The loan notes continued to accrue interest, so the group invested its excess cash to ensure it had the assets to repay them. Those investments were liquidated and the c£22.4m of loan notes repaid, with the founder retaining his 40% shareholding in the group.
The tax at stake
Capital gains tax at 20% — c£4.48m — would be paid on the loan notes, but the founder wanted to insure against the risk of HMRC applying the TiS provisions to the loan note repayment.
The policy
NIX arranged a policy that would pay out should HMRC successfully claim the tax. The policy limit was £5m, which included provision for HMRC interest, penalties and defence costs.
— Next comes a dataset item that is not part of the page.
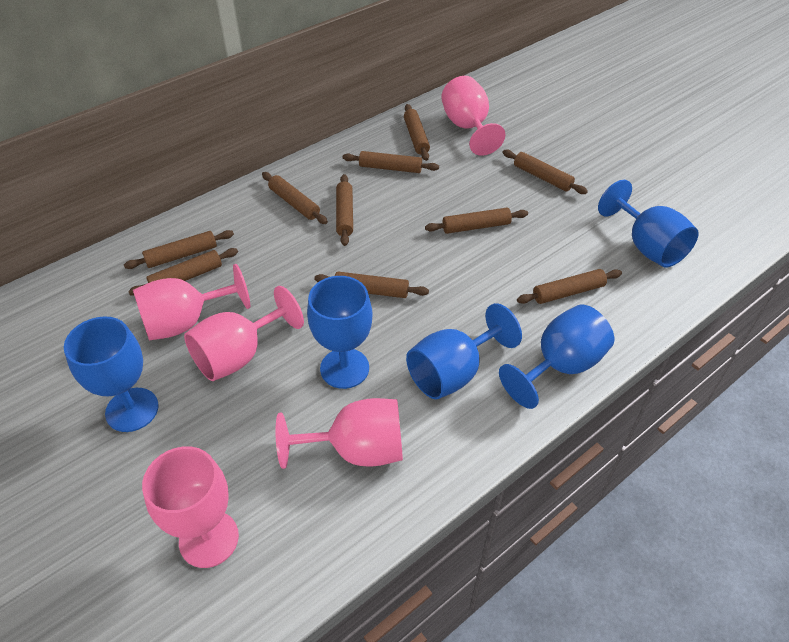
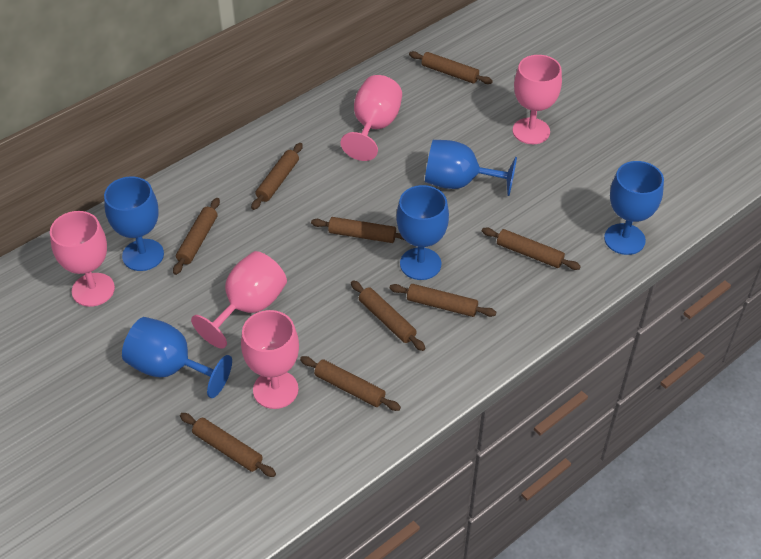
brown rolling pin: 10 -> 9

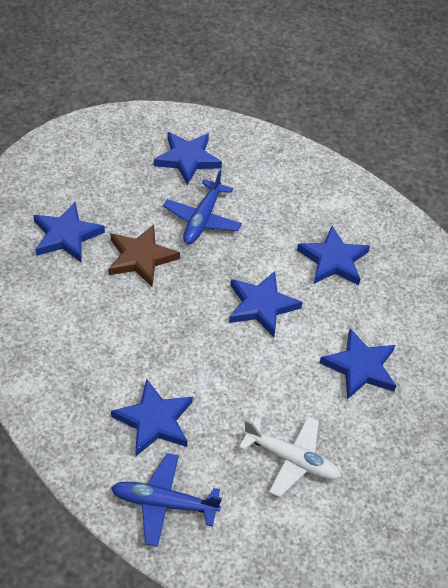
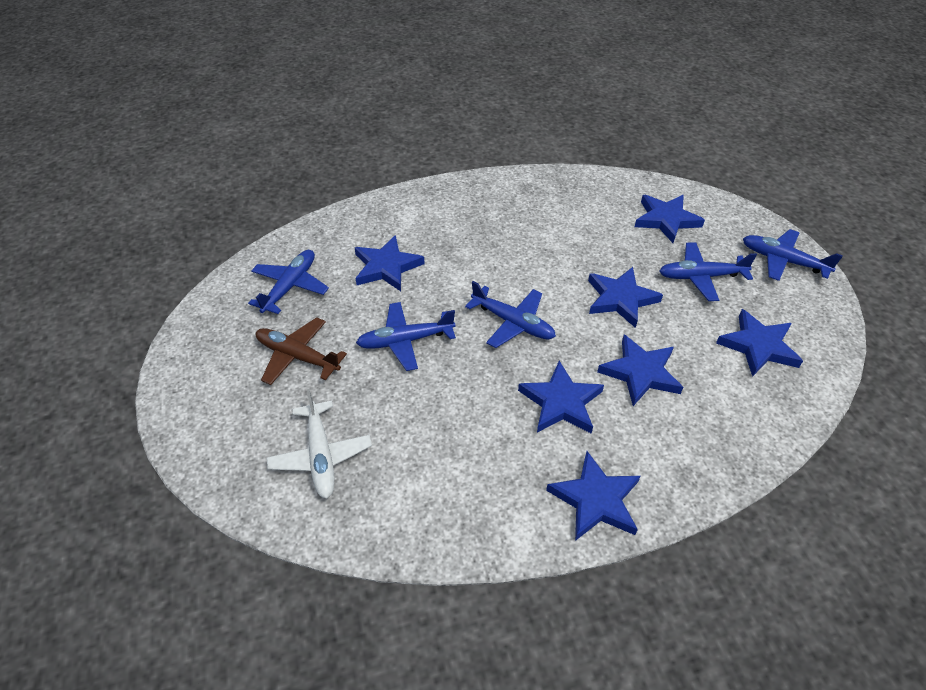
blue plane: 2 -> 5
blue star: 6 -> 7
brown plane: 0 -> 1
brown star: 1 -> 0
The cost of the policy was £125,000 including all fees and taxes.
Legal contingency
Defective Share Buyback
NIX were approached by the seller’s lawyers on a transaction due to an issue with a historic share buyback.
The problem
Legal due diligence found that in 2013 the company had bought back a third of its shares from an existing shareholder. One of the conditions of the buyback was that the consideration be paid in full, in one payment. For reasons unknown, it was paid in two payments — one at the time of the buyback, the other a year later.
This compromised the buyback and, technically speaking, despite receiving consideration ten years earlier, the exiting shareholder still owned the shares. The PE buyers were understandably uncomfortable with this, and the sellers weren’t willing to stand behind the risk.
The solution
To help facilitate the deal, NIX arranged a buyside W&I policy covering the warranties relating to the buyback, with a sum insured of £12m at a cost of £116,000 including all taxes and fees — which the sellers paid for. The deal completed on time, without a price chip or the use of escrow.